[Stored data entries]

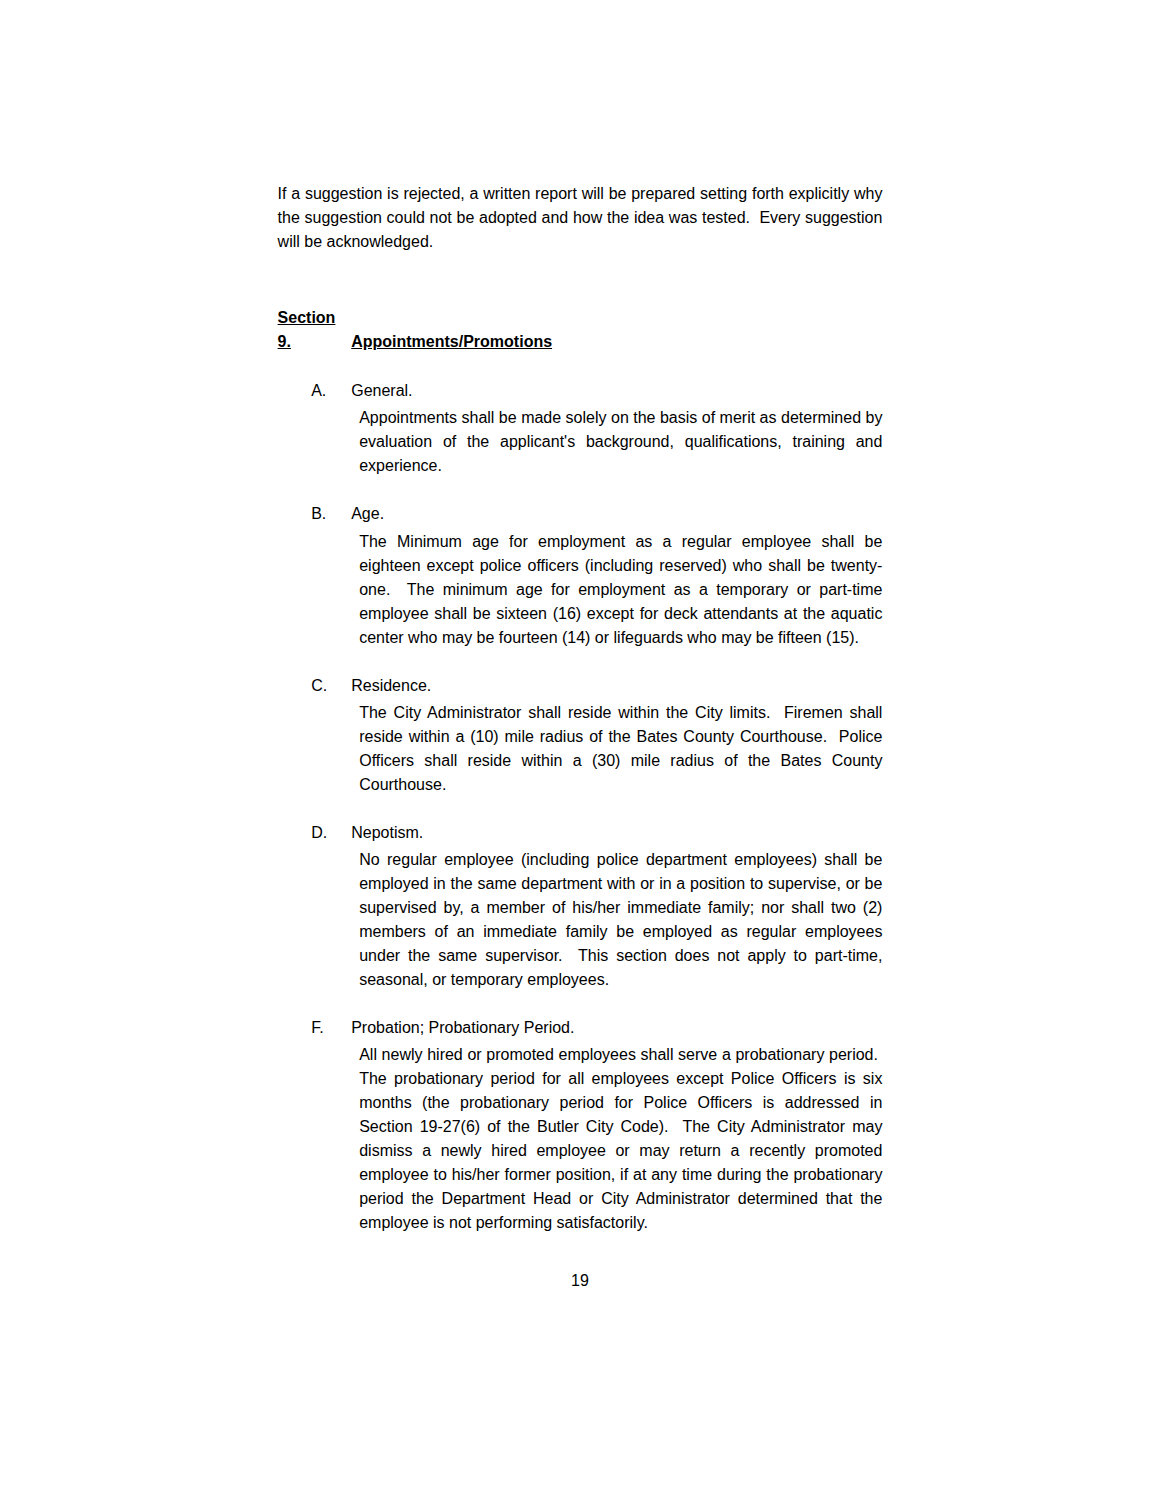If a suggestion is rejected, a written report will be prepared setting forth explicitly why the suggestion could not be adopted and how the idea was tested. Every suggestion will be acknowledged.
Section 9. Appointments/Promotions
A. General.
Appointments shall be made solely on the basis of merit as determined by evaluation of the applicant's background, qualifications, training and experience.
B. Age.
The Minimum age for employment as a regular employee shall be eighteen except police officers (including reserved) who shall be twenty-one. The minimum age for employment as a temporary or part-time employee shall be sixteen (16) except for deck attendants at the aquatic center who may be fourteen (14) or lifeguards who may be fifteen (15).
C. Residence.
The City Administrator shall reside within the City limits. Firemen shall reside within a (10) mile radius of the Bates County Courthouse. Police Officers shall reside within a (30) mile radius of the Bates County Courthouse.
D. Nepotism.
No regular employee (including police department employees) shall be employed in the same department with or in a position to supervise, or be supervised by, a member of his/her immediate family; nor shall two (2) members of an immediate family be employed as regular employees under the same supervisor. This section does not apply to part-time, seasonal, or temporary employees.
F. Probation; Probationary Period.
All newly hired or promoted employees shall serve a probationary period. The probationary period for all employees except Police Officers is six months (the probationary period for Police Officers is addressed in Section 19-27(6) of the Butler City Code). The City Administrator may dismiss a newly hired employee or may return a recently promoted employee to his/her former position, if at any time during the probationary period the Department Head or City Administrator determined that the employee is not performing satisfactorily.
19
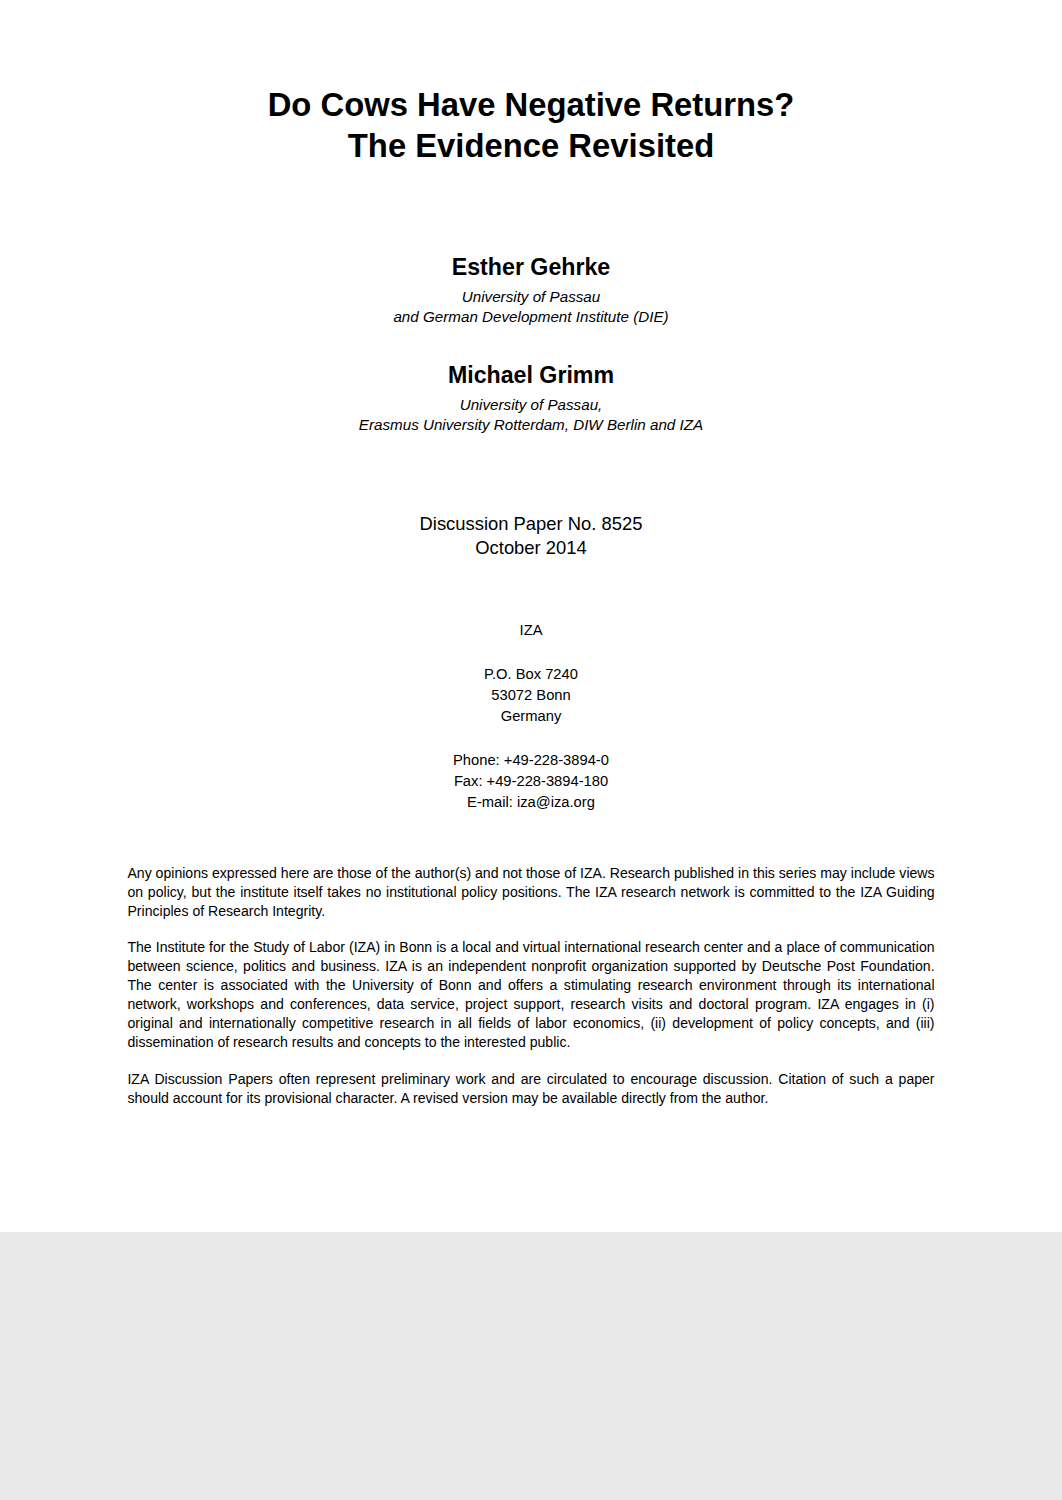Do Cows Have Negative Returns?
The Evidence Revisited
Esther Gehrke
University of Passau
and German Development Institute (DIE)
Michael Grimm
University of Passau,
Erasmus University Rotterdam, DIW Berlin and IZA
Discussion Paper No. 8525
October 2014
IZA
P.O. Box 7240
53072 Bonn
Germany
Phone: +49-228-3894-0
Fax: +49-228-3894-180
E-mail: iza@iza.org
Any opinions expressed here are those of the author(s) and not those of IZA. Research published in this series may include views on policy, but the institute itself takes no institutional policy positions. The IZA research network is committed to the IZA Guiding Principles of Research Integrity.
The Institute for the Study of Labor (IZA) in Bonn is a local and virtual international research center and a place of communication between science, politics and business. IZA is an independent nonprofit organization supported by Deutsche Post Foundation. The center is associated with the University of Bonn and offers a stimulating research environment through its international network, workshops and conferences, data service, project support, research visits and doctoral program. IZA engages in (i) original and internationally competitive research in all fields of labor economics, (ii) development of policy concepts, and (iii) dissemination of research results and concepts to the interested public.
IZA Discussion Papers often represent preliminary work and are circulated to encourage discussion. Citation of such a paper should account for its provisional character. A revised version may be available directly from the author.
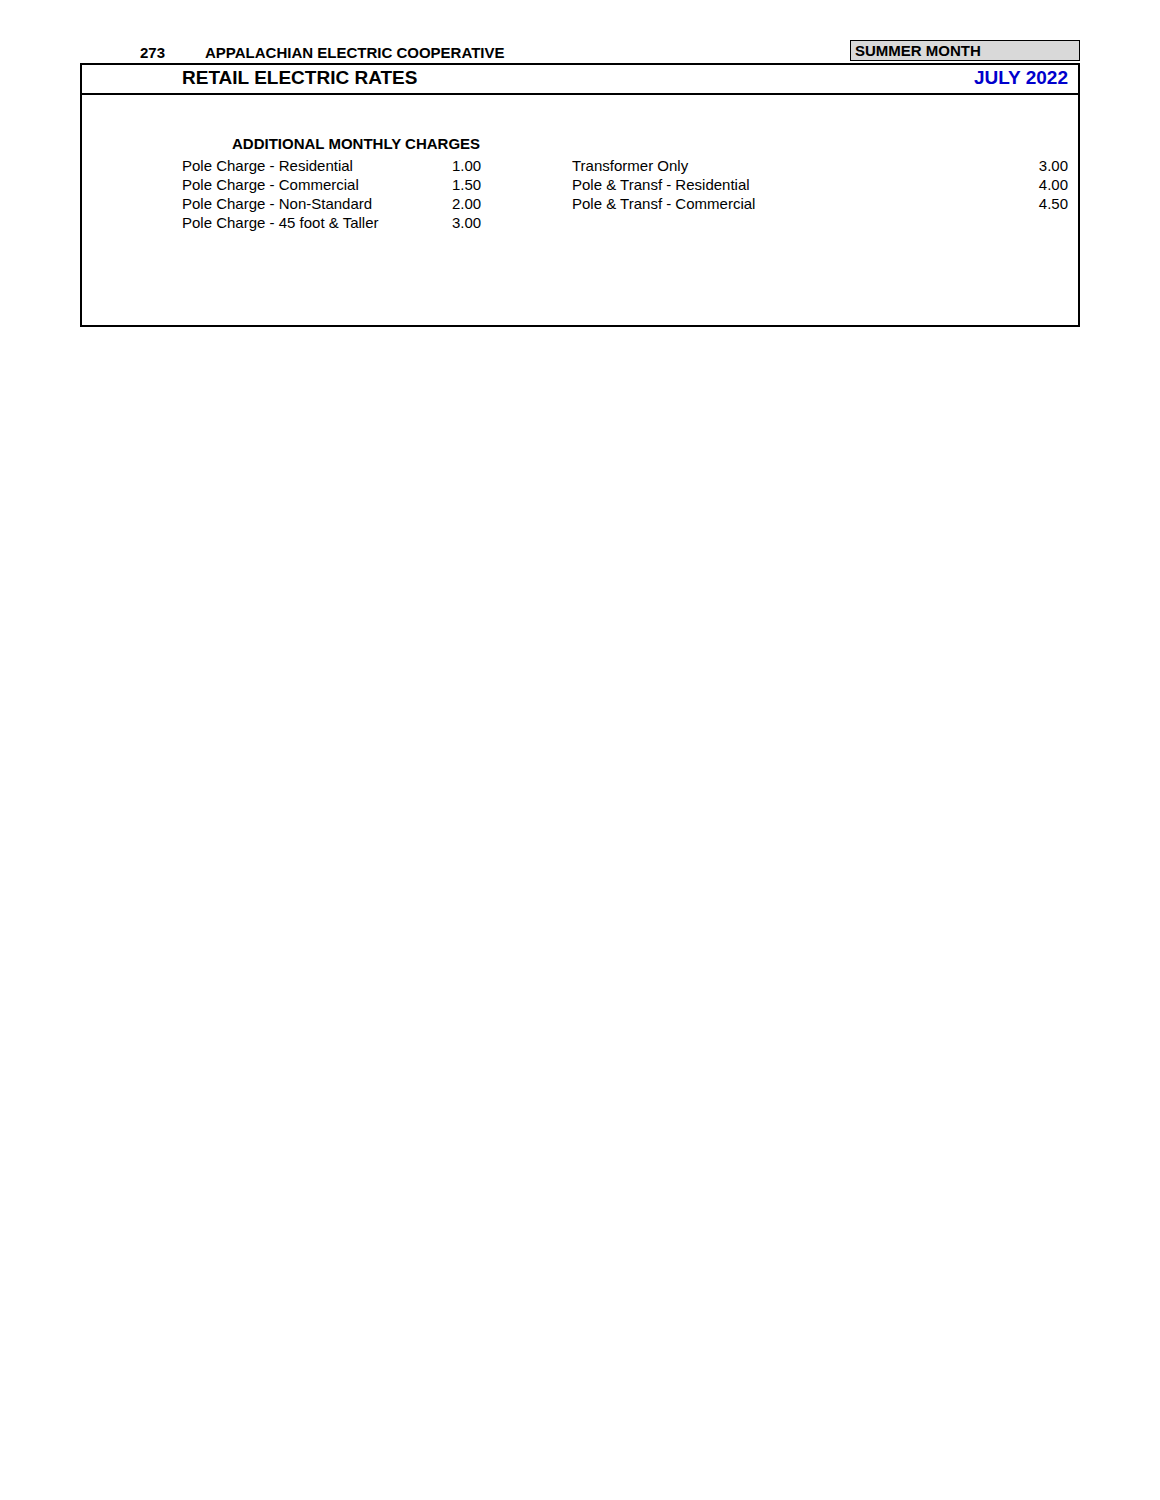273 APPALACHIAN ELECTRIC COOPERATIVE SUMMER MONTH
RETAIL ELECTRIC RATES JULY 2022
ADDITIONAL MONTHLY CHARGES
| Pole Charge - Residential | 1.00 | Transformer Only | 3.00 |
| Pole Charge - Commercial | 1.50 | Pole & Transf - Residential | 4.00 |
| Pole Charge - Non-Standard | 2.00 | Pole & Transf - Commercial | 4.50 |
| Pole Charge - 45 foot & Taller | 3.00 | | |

▶ [TASK TO CARRY OUT]: A faithful copy is needed: reproduce all of the data above, leaving the pictures out.

▶ [REPLY]:
If a suggestion is rejected, a written report will be prepared setting forth explicitly why the suggestion could not be adopted and how the idea was tested. Every suggestion will be acknowledged.
Section 9. Appointments/Promotions
A. General.
Appointments shall be made solely on the basis of merit as determined by evaluation of the applicant's background, qualifications, training and experience.
B. Age.
The Minimum age for employment as a regular employee shall be eighteen except police officers (including reserved) who shall be twenty-one. The minimum age for employment as a temporary or part-time employee shall be sixteen (16) except for deck attendants at the aquatic center who may be fourteen (14) or lifeguards who may be fifteen (15).
C. Residence.
The City Administrator shall reside within the City limits. Firemen shall reside within a (10) mile radius of the Bates County Courthouse. Police Officers shall reside within a (30) mile radius of the Bates County Courthouse.
D. Nepotism.
No regular employee (including police department employees) shall be employed in the same department with or in a position to supervise, or be supervised by, a member of his/her immediate family; nor shall two (2) members of an immediate family be employed as regular employees under the same supervisor. This section does not apply to part-time, seasonal, or temporary employees.
F. Probation; Probationary Period.
All newly hired or promoted employees shall serve a probationary period. The probationary period for all employees except Police Officers is six months (the probationary period for Police Officers is addressed in Section 19-27(6) of the Butler City Code). The City Administrator may dismiss a newly hired employee or may return a recently promoted employee to his/her former position, if at any time during the probationary period the Department Head or City Administrator determined that the employee is not performing satisfactorily.
19
Do Cows Have Negative Returns?
The Evidence Revisited
Esther Gehrke
University of Passau
and German Development Institute (DIE)
Michael Grimm
University of Passau,
Erasmus University Rotterdam, DIW Berlin and IZA
Discussion Paper No. 8525
October 2014
IZA
P.O. Box 7240
53072 Bonn
Germany
Phone: +49-228-3894-0
Fax: +49-228-3894-180
E-mail: iza@iza.org
Any opinions expressed here are those of the author(s) and not those of IZA. Research published in this series may include views on policy, but the institute itself takes no institutional policy positions. The IZA research network is committed to the IZA Guiding Principles of Research Integrity.
The Institute for the Study of Labor (IZA) in Bonn is a local and virtual international research center and a place of communication between science, politics and business. IZA is an independent nonprofit organization supported by Deutsche Post Foundation. The center is associated with the University of Bonn and offers a stimulating research environment through its international network, workshops and conferences, data service, project support, research visits and doctoral program. IZA engages in (i) original and internationally competitive research in all fields of labor economics, (ii) development of policy concepts, and (iii) dissemination of research results and concepts to the interested public.
IZA Discussion Papers often represent preliminary work and are circulated to encourage discussion. Citation of such a paper should account for its provisional character. A revised version may be available directly from the author.
273 APPALACHIAN ELECTRIC COOPERATIVE SUMMER MONTH
RETAIL ELECTRIC RATES JULY 2022
ADDITIONAL MONTHLY CHARGES
| Pole Charge - Residential | 1.00 | Transformer Only | 3.00 |
| Pole Charge - Commercial | 1.50 | Pole & Transf - Residential | 4.00 |
| Pole Charge - Non-Standard | 2.00 | Pole & Transf - Commercial | 4.50 |
| Pole Charge - 45 foot & Taller | 3.00 | | |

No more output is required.